▶ Work instructions
Copy the data below line for line, keeping every character unchanged.
## BEGIN
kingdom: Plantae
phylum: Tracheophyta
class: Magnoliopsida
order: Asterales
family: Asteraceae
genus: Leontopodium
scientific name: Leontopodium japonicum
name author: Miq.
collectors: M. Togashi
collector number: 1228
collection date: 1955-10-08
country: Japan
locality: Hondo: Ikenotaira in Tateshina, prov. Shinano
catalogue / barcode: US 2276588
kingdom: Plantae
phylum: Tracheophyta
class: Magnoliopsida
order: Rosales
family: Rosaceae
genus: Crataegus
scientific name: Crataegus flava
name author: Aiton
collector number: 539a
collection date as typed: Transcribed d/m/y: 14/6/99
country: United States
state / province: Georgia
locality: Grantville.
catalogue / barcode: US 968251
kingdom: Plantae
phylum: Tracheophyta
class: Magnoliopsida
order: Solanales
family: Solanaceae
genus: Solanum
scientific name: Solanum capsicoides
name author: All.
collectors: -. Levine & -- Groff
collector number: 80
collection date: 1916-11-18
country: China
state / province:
## END
▶ Answer to this exercise
kingdom: Plantae
phylum: Tracheophyta
class: Magnoliopsida
order: Asterales
family: Asteraceae
genus: Leontopodium
scientific name: Leontopodium japonicum
name author: Miq.
collectors: M. Togashi
collector number: 1228
collection date: 1955-10-08
country: Japan
locality: Hondo: Ikenotaira in Tateshina, prov. Shinano
catalogue / barcode: US 2276588
kingdom: Plantae
phylum: Tracheophyta
class: Magnoliopsida
order: Rosales
family: Rosaceae
genus: Crataegus
scientific name: Crataegus flava
name author: Aiton
collector number: 539a
collection date as typed: Transcribed d/m/y: 14/6/99
country: United States
state / province: Georgia
locality: Grantville.
catalogue / barcode: US 968251
kingdom: Plantae
phylum: Tracheophyta
class: Magnoliopsida
order: Solanales
family: Solanaceae
genus: Solanum
scientific name: Solanum capsicoides
name author: All.
collectors: -. Levine & -- Groff
collector number: 80
collection date: 1916-11-18
country: China
state / province:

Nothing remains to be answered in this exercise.